I wanted to chuckle as my brother and my sis-in-law learned how to make an e-mail account. But I couldn’t. They were just too serious then. I can’t believe how we’ve all aged well.
As Kuya Gil Boy and Ate Liza dropped by to ask how to send a file to my own e-mail account (due to the massive lack of USBs in the house), I explained to them that they can’t send it without having an account themselves. So, I had to help them make one. While explaining why a username should be unique or why a password should be complicated, Ate Liza made notes on the step-by-step process on paper. I smirked deep within as they argued between themselves what username to create or what to jot down on their paper.
It was a funny moment for me. And yet, I am surprised what a huge jump my generation has gone from theirs.
Oh, by the way, I’m more than a decade younger than my two siblings.
Looking at them, I couldn’t believe how fast our generation has accelerated. From cassette tapes to micro USBs, we’re now beyond our parents’ imagination. My mom, just like most of the retirees in her generation, is afraid of learning how to use the computer. She told me how the older teachers in the school she once taught lost enthusiasm in learning the computer because of that impatient, rude, young instructor. Somehow, the gap between the older and the younger generation is not only through technology, but in values as well.

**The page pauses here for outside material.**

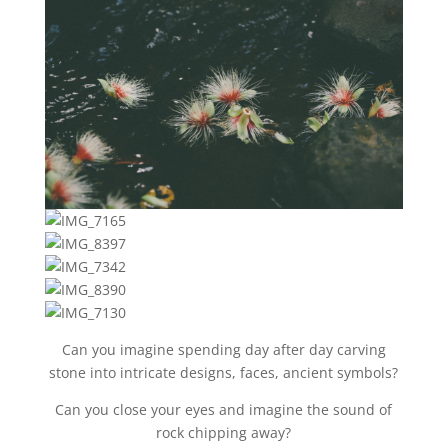
Can you imagine spending day after day carving
stone into intricate designs, faces, ancient symbols?
Can you close your eyes and imagine the sound of
rock chipping away?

My parents lived in a time when everything went slowly. Even my Kuya was torn between the provincial society and the cultural revolution in the 70’s and 80’s. My generation is a microwave generation — we want it all fast and instant. The thinking and mindset between our generations varies. Because of the slow pace of the first decades after Commonwealth, I observed how old people in my mom’s generation tend to be patient. Most kids in my time have the tendency to be impatient.
And so, just like the young computer teacher my mom described, I felt I had the tendency to be impatient, too. It’s because in our viewpoint, we expect everyone to know what we know and learn as fast as we kids do.
But here is a lesson my generation should learn. I could have raised my voice while teaching my folks, expecting them to catch up as fast as I expect them to. But I have to remember that their thinking is not my thinking.
The style of education they received is not the same as mine.
I realized that while teaching my folks the art of e-mail creation, I felt that technology is a way to connect between our generations. I was able to share to them what I know, and somehow helped them in their need.
As we young people teach our older folks, I hope we learn how to reset our value of patience. In this way, we can connect with them. Not only would they learn from us, but we learn from them, as well. Love is needed while teaching, whereas we set aside their incapacity and help them get through it.